The pop curve overall seems promising though, flattening out nicely. Whether it is sustainable or not though, I have no idea (I suspect it is not, and the pop curve will begin to trend down).

rkelly17

Quote from: irrelevant on November 04, 2014, 07:48:03 PM
This is tough. The number of children declined sharply while the population continued to climb. I was counting on oldsters kicking off and freeing up houses but it hasn't happened, so I had to build a whole new neighborhood with a number of houses. The families that have moved into these houses have had an alarming number of 38-39 y/o women with men in their 20s. They have one child and then done. I'm not sure whether this is good or bad! So much micro.
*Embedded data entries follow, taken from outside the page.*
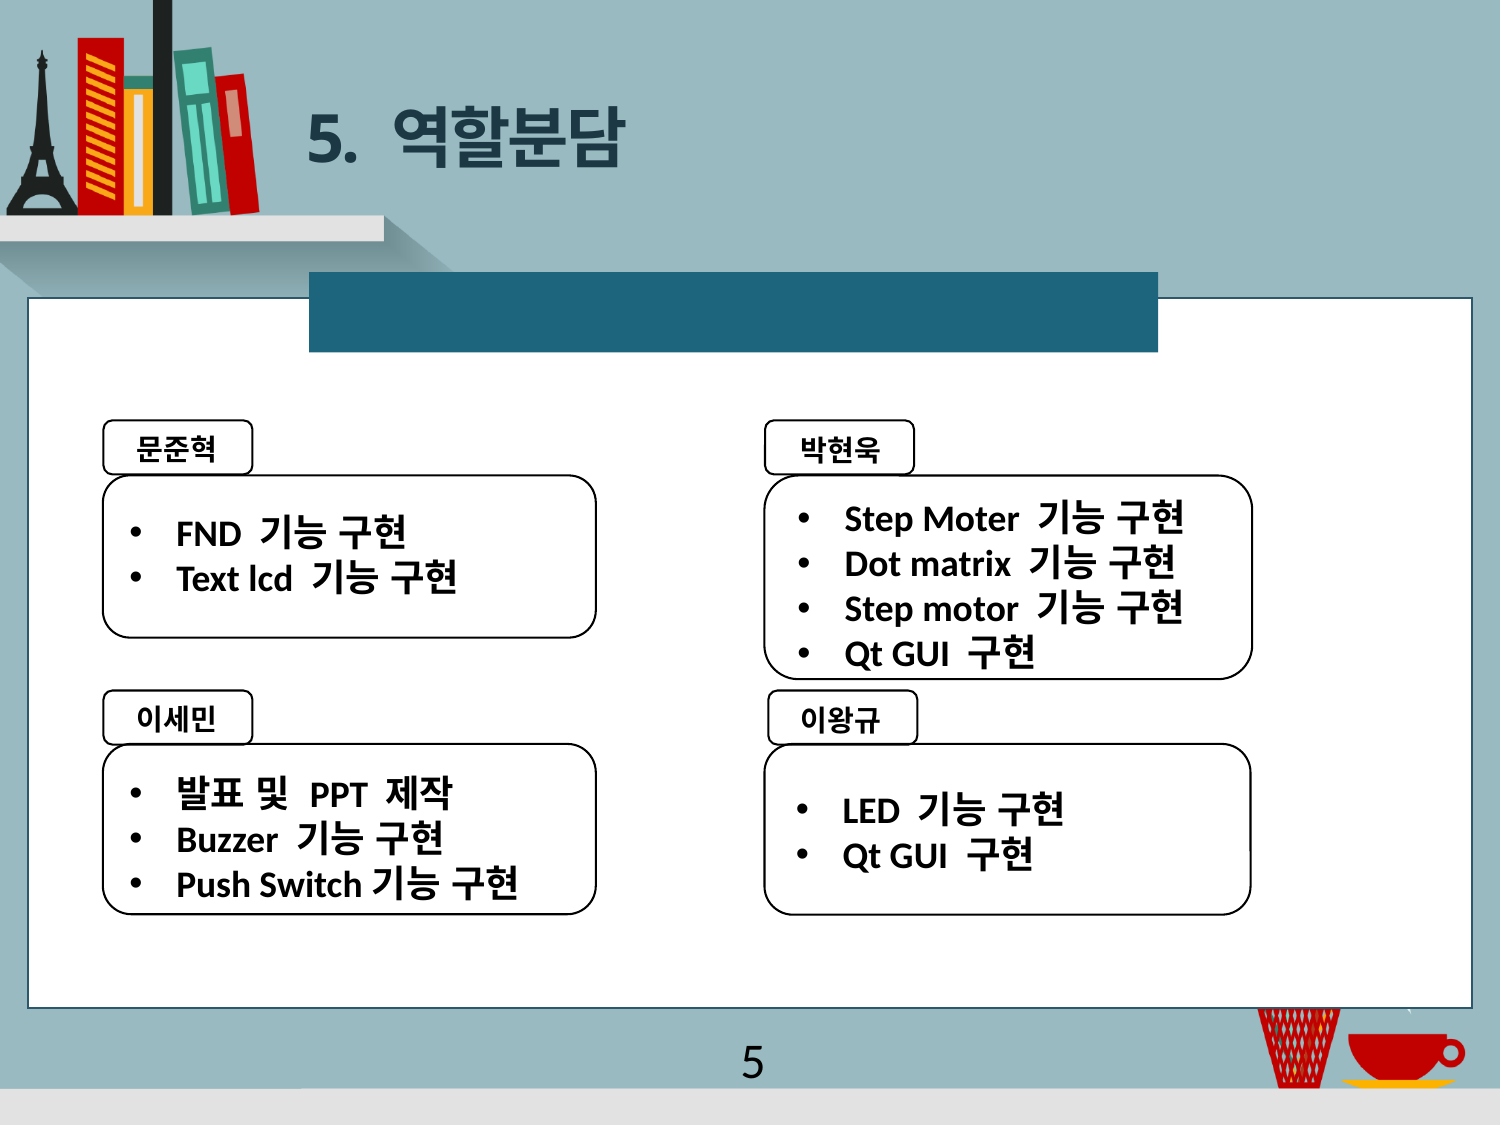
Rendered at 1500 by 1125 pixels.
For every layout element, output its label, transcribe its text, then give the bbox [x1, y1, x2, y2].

text_box FND 기능 구현 Text lcd 기능 구현 [114, 635, 565, 652]
text_box [101, 742, 597, 916]
text_box [27, 297, 1473, 1009]
picture [0, 0, 1500, 1125]
text_box [763, 742, 1252, 916]
text_box Step Moter 기능 구현 Dot matrix 기능 구현 Step motor 기능 구현 Qt GUI 구현 [782, 677, 1233, 727]
text_box 5 [443, 1028, 781, 1088]
text_box [767, 689, 919, 746]
text_box [763, 419, 916, 476]
title 5. 역할분담 [291, 89, 1270, 194]
text_box 역할분담 [308, 271, 1159, 353]
text_box [102, 419, 254, 476]
text_box [101, 474, 597, 639]
text_box [102, 689, 254, 746]
text_box [763, 474, 1254, 681]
I find that as the number of "families" climbs significantly beyond the number of houses this happens regularly--depending on your demographics. Sometimes it's older males and sometimes both are older.

irrelevant

Autumn 53

Such an unattractive town! But an interesting challenge trying to keep the pop curve flat. I've had to build a number of houses, 10-15 in the past 5 years, in an effort just to keep the pop from crashing. Most of the new families, whether formed in a new house or in one vacated by dead bannies, still have men in their 20s and women age 35-40. One child and done.

irrelevant

Well now, there's something you don't see every day! :o Looks like Trading is paying off for Elio. ;)

irrelevant

Winter 56

Pop keeps edging down, seemingly regardless of whether I'm building houses or not. So I'm going to let it crash if it wants to, and try again to stabilize on the next upturn.

irrelevant

Autumn 59

Really not doing very much to this town. Added the @RedKetchup milling/baking district, and four houses, in the past 3 years. Oh, and two cemeteries. Lotsa folks kicking off, and I lost a whole star.

Need to analyze and simplify the TPs so I can do autotrading.

Pop curve is.....doing something. Not crashing, in any case. I think I'm pretty close.

Nilla

looks good so far

but.......

now.....

comes the trickier part.....

not letting the population grow too much

good luck :)

irrelevant

#163
Unfortunately this game has started crashing out in mid play. Not caused by saving, I expect there is some mod conflict, probably between the New Medieval Town and the Millers Family, which I still am not able to disable. I'm probably not going to be able to continue this town for much longer. Crashing over and over.